__Your goal__. Counting the line with "## 🎯 Mission Accomplished" as the last one, copy out the lines of the data exactly from the first onward.

__Excerpted data__.

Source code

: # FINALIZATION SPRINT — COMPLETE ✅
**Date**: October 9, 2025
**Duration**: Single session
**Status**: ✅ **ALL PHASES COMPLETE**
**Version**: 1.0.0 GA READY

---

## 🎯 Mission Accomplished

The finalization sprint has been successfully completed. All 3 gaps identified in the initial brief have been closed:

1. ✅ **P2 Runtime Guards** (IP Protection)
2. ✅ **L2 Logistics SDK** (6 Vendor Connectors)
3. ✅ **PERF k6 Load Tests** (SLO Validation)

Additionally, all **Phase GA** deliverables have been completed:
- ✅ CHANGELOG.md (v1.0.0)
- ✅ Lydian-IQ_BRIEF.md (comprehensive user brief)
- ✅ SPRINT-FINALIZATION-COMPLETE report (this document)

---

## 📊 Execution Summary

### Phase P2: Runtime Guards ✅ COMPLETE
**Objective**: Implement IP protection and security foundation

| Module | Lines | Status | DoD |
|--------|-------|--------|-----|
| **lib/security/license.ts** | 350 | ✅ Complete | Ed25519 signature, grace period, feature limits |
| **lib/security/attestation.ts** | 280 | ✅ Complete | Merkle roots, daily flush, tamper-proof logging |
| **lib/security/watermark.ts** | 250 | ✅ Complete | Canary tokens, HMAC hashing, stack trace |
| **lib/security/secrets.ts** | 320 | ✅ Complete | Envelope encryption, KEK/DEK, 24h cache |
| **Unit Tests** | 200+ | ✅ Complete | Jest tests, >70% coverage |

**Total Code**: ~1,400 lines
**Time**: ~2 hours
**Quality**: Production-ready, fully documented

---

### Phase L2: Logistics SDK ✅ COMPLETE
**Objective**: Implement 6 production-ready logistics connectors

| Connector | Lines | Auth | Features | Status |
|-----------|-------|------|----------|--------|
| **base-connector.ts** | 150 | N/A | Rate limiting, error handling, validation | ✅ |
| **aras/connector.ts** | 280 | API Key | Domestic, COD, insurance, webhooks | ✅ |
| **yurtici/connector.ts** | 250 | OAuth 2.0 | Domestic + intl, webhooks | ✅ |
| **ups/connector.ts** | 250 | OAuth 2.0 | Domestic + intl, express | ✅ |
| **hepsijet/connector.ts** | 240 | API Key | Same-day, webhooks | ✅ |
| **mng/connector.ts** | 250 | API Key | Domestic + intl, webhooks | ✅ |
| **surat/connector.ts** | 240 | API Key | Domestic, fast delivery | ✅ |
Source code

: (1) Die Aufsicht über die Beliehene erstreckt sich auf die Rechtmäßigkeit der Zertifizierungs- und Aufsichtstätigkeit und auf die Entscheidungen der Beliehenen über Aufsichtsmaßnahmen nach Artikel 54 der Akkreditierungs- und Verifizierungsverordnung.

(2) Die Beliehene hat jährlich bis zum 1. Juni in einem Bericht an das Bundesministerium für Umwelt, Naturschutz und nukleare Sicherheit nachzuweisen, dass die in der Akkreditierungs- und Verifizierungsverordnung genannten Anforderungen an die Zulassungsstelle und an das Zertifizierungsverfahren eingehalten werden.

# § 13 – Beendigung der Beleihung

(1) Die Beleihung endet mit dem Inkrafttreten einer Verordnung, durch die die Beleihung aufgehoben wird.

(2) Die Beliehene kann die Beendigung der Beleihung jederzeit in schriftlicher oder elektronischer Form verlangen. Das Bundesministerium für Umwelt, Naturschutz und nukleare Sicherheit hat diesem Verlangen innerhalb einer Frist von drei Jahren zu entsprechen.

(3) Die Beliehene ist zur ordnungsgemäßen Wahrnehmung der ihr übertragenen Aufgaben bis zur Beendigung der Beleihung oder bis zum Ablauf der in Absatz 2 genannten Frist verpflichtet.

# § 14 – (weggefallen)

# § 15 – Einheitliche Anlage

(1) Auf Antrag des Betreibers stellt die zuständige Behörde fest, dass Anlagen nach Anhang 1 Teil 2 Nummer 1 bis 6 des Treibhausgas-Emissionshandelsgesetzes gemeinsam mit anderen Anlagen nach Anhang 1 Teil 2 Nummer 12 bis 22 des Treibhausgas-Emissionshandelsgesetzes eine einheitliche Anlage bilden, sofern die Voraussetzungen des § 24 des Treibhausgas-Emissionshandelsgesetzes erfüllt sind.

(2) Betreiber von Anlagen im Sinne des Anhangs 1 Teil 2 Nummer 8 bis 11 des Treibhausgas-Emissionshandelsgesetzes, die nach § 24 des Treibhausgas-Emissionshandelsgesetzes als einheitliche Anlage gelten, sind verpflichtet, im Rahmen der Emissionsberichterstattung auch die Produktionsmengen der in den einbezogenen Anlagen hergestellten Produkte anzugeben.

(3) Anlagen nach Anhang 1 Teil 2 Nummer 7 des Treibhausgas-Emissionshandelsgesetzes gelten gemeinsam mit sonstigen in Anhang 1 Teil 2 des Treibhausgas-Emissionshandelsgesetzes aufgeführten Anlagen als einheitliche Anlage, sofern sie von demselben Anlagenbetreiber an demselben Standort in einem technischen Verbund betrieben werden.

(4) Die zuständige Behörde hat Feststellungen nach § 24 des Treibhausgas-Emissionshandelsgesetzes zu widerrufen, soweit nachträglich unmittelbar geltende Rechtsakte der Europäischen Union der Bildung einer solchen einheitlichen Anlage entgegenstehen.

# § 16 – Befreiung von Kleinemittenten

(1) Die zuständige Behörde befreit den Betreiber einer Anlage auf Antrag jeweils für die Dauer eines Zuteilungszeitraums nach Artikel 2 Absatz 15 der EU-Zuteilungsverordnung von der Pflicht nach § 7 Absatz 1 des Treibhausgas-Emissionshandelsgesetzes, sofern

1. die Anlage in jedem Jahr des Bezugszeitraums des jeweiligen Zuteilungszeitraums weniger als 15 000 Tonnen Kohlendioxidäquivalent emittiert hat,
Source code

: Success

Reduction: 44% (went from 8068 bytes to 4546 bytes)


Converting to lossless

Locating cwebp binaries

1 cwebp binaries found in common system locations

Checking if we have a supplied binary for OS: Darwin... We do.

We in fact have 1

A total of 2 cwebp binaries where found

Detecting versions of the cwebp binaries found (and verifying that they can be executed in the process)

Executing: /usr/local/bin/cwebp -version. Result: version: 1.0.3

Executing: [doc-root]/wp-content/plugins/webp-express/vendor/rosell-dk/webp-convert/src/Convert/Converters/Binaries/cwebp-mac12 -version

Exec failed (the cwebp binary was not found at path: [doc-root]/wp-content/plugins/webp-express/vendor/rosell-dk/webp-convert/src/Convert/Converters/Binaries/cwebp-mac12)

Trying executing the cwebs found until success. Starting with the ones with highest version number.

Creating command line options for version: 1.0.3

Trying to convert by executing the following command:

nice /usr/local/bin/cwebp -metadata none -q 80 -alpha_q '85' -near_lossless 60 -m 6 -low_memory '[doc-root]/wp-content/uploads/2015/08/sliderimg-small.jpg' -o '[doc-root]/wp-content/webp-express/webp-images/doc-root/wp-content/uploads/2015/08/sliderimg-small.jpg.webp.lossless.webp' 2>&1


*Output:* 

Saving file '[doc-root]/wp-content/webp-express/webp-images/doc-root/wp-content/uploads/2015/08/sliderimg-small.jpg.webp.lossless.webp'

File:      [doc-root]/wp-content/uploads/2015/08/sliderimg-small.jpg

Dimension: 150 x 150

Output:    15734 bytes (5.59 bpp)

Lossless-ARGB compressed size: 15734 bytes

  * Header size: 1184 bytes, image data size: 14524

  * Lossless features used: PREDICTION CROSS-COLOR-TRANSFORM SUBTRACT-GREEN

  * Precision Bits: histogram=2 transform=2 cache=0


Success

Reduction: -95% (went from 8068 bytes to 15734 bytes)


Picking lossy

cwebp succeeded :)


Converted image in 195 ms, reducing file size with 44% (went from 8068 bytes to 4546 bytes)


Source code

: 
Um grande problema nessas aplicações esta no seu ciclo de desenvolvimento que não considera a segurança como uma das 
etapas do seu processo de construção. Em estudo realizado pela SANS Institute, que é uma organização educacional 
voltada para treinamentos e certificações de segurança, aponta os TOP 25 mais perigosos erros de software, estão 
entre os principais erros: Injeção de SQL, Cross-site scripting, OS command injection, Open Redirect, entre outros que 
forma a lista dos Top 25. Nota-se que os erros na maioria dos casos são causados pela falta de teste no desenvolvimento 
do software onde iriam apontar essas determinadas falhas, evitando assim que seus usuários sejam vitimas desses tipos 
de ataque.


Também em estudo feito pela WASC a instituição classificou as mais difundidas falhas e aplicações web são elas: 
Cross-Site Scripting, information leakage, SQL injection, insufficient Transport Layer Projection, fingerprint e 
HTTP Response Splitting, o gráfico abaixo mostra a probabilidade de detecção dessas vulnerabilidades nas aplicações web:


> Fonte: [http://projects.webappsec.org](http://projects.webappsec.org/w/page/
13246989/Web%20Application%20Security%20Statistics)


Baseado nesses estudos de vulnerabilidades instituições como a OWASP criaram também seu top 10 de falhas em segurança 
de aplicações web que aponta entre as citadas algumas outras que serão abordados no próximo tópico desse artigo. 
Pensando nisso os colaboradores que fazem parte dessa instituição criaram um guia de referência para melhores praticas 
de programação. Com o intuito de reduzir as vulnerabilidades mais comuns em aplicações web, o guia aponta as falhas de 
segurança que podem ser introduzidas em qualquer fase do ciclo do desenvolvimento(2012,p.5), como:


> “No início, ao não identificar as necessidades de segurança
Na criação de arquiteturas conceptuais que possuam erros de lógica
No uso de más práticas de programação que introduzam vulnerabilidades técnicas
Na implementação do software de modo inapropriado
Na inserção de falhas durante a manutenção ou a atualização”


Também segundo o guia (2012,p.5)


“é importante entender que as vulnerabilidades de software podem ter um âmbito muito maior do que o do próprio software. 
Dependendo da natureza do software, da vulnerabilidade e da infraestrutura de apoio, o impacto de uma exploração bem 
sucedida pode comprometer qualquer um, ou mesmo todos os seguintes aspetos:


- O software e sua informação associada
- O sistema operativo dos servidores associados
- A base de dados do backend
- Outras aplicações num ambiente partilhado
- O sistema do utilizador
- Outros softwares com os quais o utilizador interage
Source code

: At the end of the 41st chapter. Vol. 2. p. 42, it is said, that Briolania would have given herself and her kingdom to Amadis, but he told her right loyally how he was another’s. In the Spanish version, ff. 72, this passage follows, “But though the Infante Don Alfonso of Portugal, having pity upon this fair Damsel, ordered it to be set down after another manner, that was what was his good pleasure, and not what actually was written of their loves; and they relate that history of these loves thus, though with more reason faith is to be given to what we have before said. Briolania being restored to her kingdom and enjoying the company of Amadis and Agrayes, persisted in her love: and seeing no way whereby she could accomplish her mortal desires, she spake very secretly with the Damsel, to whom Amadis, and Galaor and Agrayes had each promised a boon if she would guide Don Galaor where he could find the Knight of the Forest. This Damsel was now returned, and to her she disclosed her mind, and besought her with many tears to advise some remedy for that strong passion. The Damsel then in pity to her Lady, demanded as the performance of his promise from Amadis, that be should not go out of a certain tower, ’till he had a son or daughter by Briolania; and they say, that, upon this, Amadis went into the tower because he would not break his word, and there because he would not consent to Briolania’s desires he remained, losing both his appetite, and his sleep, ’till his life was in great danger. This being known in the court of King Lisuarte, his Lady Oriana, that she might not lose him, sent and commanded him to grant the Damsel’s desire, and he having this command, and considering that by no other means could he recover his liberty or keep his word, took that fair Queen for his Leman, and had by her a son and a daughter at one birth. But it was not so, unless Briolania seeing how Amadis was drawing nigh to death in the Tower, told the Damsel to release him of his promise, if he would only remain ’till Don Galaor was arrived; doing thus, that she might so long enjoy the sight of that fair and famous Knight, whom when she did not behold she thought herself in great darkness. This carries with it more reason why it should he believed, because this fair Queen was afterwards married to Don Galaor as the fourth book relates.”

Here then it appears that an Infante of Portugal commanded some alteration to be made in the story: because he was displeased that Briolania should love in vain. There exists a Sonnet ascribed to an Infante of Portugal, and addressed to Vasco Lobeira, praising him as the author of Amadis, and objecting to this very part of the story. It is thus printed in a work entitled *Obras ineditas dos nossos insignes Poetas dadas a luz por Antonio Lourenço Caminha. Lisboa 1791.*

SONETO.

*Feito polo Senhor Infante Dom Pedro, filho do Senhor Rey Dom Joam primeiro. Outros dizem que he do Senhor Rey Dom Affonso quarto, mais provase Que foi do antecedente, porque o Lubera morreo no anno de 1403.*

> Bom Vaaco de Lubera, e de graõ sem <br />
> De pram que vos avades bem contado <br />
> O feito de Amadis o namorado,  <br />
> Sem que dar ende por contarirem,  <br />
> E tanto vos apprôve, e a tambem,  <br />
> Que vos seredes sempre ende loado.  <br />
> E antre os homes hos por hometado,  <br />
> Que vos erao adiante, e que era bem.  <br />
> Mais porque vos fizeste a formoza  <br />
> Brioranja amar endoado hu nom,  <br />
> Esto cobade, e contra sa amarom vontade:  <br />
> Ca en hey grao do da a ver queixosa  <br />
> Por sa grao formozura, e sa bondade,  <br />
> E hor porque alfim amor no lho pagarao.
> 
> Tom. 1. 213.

__The answer__.
Source code

: # FINALIZATION SPRINT — COMPLETE ✅
**Date**: October 9, 2025
**Duration**: Single session
**Status**: ✅ **ALL PHASES COMPLETE**
**Version**: 1.0.0 GA READY

---

## 🎯 Mission Accomplished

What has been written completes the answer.